= LISTED RECORDS =

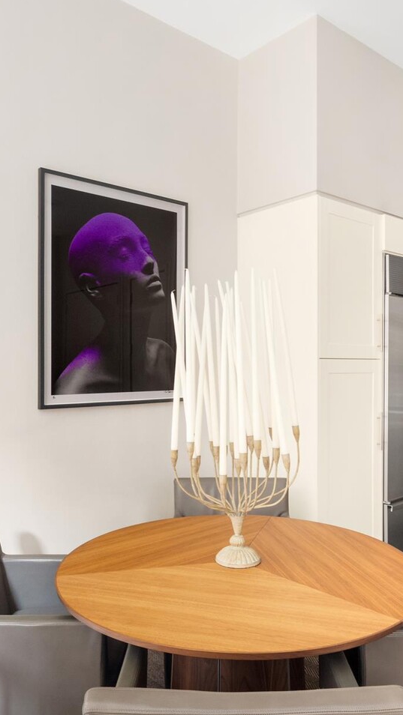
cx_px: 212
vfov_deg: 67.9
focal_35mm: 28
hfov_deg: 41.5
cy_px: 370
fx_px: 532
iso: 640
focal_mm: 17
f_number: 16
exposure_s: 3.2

...

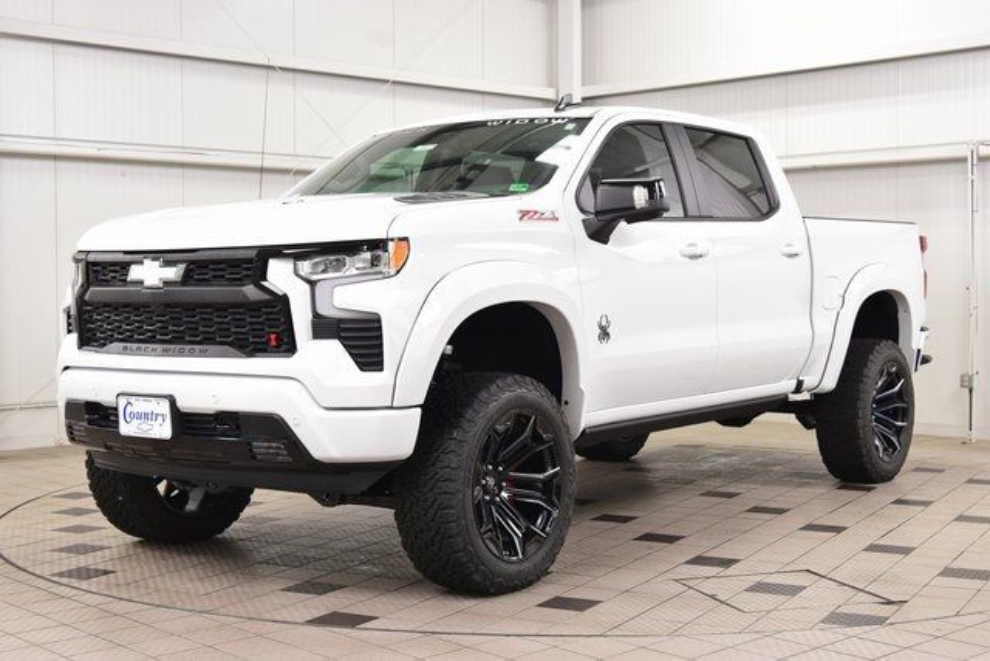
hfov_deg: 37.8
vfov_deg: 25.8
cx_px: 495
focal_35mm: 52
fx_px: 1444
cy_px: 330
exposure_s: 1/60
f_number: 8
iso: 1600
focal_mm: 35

= WHAT IS NEEDED =
Which lines run from the one holding "hfov_deg: 37.8" through the one holding "focal_mm: 35" in the records above? Repeat them exactly, both included, and nothing more.

= RESULT BELOW =
hfov_deg: 37.8
vfov_deg: 25.8
cx_px: 495
focal_35mm: 52
fx_px: 1444
cy_px: 330
exposure_s: 1/60
f_number: 8
iso: 1600
focal_mm: 35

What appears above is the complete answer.